_Work to complete_. Which lines in the data below contain the word "system"? Pull each of them out.
········
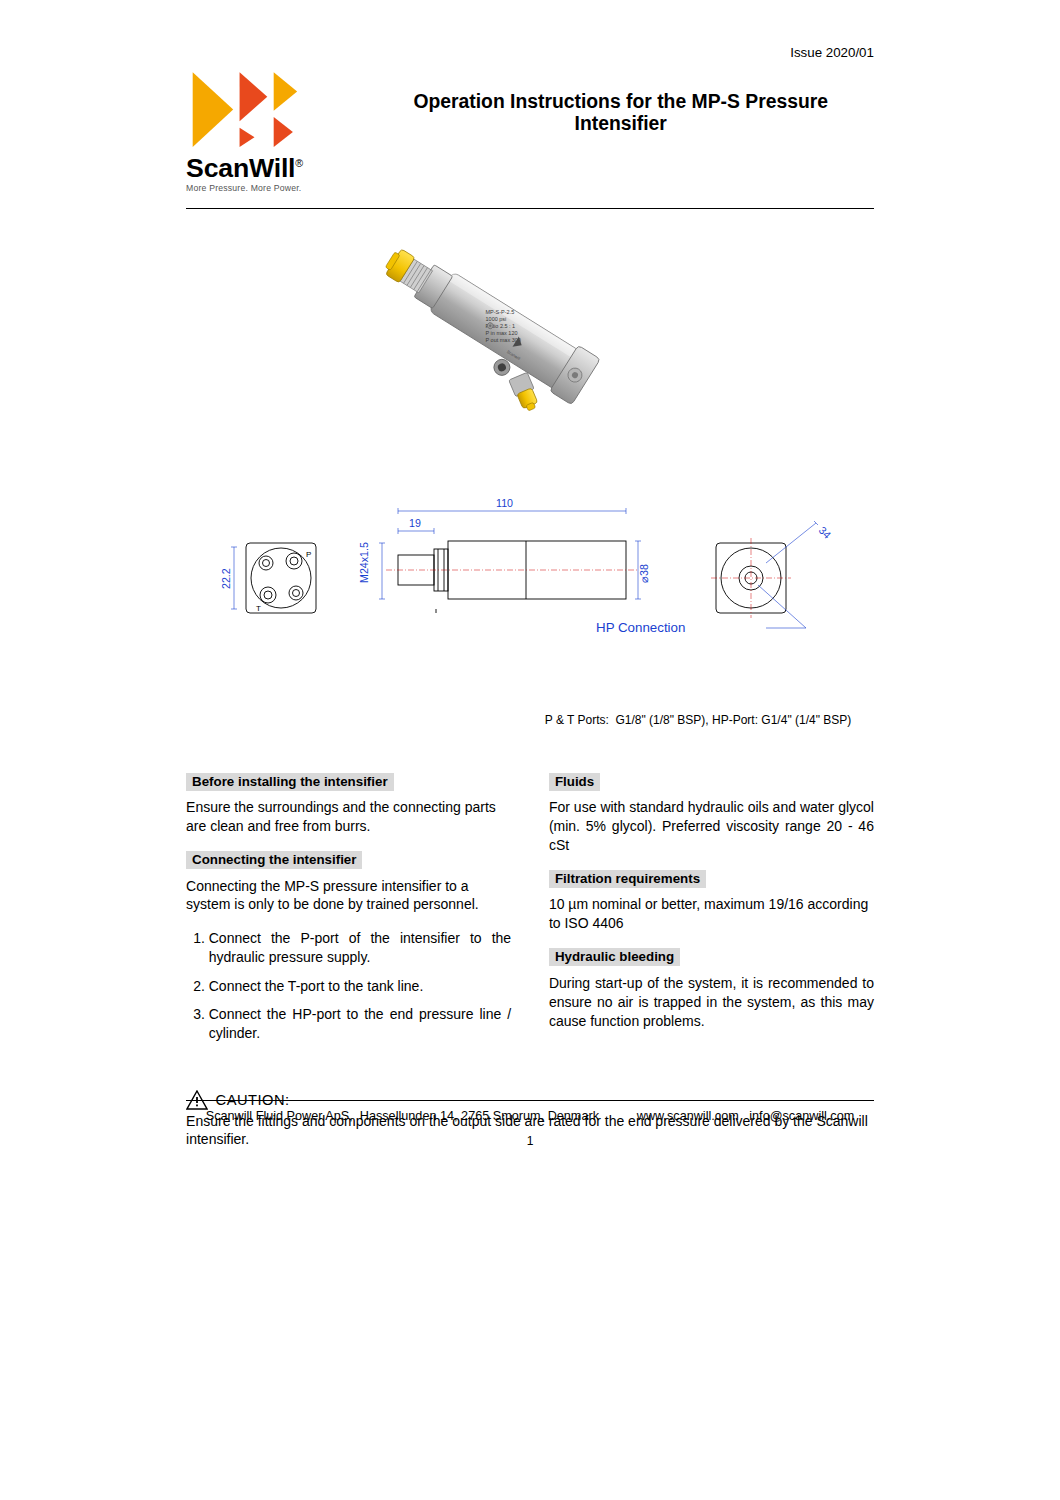Issue 2020/01
ScanWill®
More Pressure. More Power.
Operation Instructions for the MP-S Pressure Intensifier
MP-S-P-2.5 1000 psi Ratio 2.5 : 1 P in max 120 P out max 300 Scanwill
P T 22.2 M24x1.5 19 110 ⌀38 34 HP Connection
P & T Ports: G1/8" (1/8" BSP), HP-Port: G1/4" (1/4" BSP)
Before installing the intensifier
Ensure the surroundings and the connecting parts are clean and free from burrs.
Connecting the intensifier
Connecting the MP-S pressure intensifier to a system is only to be done by trained personnel.
Connect the P-port of the intensifier to the hydraulic pressure supply.
Connect the T-port to the tank line.
Connect the HP-port to the end pressure line / cylinder.
Fluids
For use with standard hydraulic oils and water glycol (min. 5% glycol). Preferred viscosity range 20 - 46 cSt
Filtration requirements
10 µm nominal or better, maximum 19/16 according to ISO 4406
Hydraulic bleeding
During start-up of the system, it is recommended to ensure no air is trapped in the system, as this may cause function problems.
CAUTION:
Ensure the fittings and components on the output side are rated for the end pressure delivered by the Scanwill intensifier.
Scanwill Fluid Power ApS, Hassellunden 14, 2765 Smorum, Denmark www.scanwill.com info@scanwill.com
1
········
_Task answer_.
Connecting the MP-S pressure intensifier to a system is only to be done by trained personnel.
During start-up of the system, it is recommended to ensure no air is trapped in the system, as this may cause function problems.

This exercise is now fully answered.